#### 任务要求:
请续写下方关于MIPS程序逆向分析的阅读文本，从其最后一行之后接着往下写。

#### 阅读文本:
┄┄┄┄┄┄
0x1
MIPS架构,可以用能成功反编译的ida版本去反编译,内容的理解实际上不用动调,个人采取了动调,一是正好配置相关环境,二是尝试一下MIPS架构的动调。
之前配置过,但是运行不起来,只能重装
0x2
反汇编后,
pre中(将函数修改成无返回值后):
void __fastcall pre(int a1)
{
int v1; // $v0
_BOOL4 v2; // $s0
int v3; // $v0
char v5[4]; // [sp+20h] [+20h] BYREF
char v6[24]; // [sp+24h] [+24h] BYREF
char v7[24]; // [sp+3Ch] [+3Ch] BYREF
if ( std::__cxx11::basic_string,std::allocator>::length(a1) != 14 )// len==14
{
v1 = std::operator<<>(&std::cout, "redemption code format error");
std::ostream::operator<<(v1, &std::endl>);
exit(-1);
}
std::allocator::allocator(v5);
std::__cxx11::basic_string,std::allocator>::basic_string(
v6,
"Ninja Must Die 3 Is A Cruel Game, So Hard For Me",
v5); // 将字符串保存到v6中
std::__cxx11::basic_string,std::allocator>::basic_string(v7, a1);// 将flag传递给v7
v2 = server_check_redemption_code((int)v6, (int)v7) == -1;// 不能返回-1,说明有解
std::__cxx11::basic_string,std::allocator>::~basic_string(v7);
std::__cxx11::basic_string,std::allocator>::~basic_string(v6);
std::allocator::~allocator(v5);
if ( v2 )
{
v3 = std::operator<<>(&std::cout, "game error");
std::ostream::operator<<(v3, &std::endl>);
exit(-2);
}
}
server_check_redemption_code内:
int __fastcall server_check_redemption_code(int cmp, int flag)
{
unsigned int len2; // $v0
int tmp; // [sp+18h] [+18h]
int i; // [sp+1Ch] [+1Ch]
int j; // [sp+20h] [+20h]
int v7; // [sp+24h] [+24h]
int k; // [sp+28h] [+28h]
int len1; // [sp+34h] [+34h]
int flag_len; // [sp+38h] [+38h]
void *s; // [sp+3Ch] [+3Ch]
if ( std::operator==<char>(flag, &unk_401D94) )
return 0;
len1 = std::__cxx11::basic_string<char,std::char_traits<char>,std::allocator<char>>::length(cmp);
len2 = std::__cxx11::basic_string<char,std::char_traits<char>,std::allocator<char>>::length(flag);
flag_len = len2;
if ( len2 >= 0x200000 )
┄┄┄┄┄┄
#### 展示数据:
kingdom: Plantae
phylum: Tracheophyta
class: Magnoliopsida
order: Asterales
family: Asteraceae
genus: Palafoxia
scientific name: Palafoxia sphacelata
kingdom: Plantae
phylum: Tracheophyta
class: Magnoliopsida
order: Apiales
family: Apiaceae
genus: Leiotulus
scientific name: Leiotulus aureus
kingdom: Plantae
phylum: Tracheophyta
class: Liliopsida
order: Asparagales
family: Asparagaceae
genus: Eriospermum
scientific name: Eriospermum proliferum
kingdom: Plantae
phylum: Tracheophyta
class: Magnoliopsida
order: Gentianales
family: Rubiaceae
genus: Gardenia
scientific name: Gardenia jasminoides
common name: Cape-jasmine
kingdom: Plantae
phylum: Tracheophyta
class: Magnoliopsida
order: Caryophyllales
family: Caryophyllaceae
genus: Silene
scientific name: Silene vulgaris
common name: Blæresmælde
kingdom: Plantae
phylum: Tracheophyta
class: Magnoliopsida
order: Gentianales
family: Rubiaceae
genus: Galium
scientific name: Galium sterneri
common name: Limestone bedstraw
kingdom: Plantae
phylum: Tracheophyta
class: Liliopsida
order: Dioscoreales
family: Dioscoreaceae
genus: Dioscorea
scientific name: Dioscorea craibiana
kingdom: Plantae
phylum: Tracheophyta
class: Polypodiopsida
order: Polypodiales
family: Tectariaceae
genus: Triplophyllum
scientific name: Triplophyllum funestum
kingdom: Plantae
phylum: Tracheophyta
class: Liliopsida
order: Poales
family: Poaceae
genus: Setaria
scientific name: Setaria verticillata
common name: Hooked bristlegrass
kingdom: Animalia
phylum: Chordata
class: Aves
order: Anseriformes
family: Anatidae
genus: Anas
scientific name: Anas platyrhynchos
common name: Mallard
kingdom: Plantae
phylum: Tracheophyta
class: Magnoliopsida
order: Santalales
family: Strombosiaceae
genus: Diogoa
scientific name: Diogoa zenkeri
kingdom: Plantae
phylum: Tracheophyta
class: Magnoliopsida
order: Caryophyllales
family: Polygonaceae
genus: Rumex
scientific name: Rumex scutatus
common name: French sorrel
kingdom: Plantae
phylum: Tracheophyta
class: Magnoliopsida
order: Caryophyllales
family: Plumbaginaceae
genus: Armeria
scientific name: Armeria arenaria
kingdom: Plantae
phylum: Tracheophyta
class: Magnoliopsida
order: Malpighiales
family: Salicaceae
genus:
┄┄┄┄┄┄
#### 输出内容:
_cxa_throw_bad_array_new_length();
s = (void *)operator new[](len2 << 10);
memset(s, 0, flag_len << 10);
*((_DWORD *)s
+ *(char *)std::__cxx11::basic_string<char,std::char_traits<char>,std::allocator<char>>::operator[](flag, 0)) = 1;// 开拓空间
tmp = 0;
for ( i = 1; i < flag_len; ++i )
{
for ( j = 0; j < 256; ++j )
{
if ( j != *(char *)std::__cxx11::basic_string<char,std::char_traits<char>,std::allocator<char>>::operator[](
flag,
i) ) // j != flag[i]
*((_DWORD *)s + 256 * i + j) = *((_DWORD *)s + 256 * tmp + j);// s[i][j] = s[tmp][j]
else
*((_DWORD *)s + 256 * i + j) = i + 1; // s[i][j] = i+1
}
tmp = *((_DWORD *)s
+ 256 * tmp
+ *(char *)std::__cxx11::basic_string<char,std::char_traits<char>,std::allocator<char>>::operator[](flag, i));// tmp = s[tmp][flag[i]]
}
v7 = 0;
for ( k = 0; k < len1; ++k )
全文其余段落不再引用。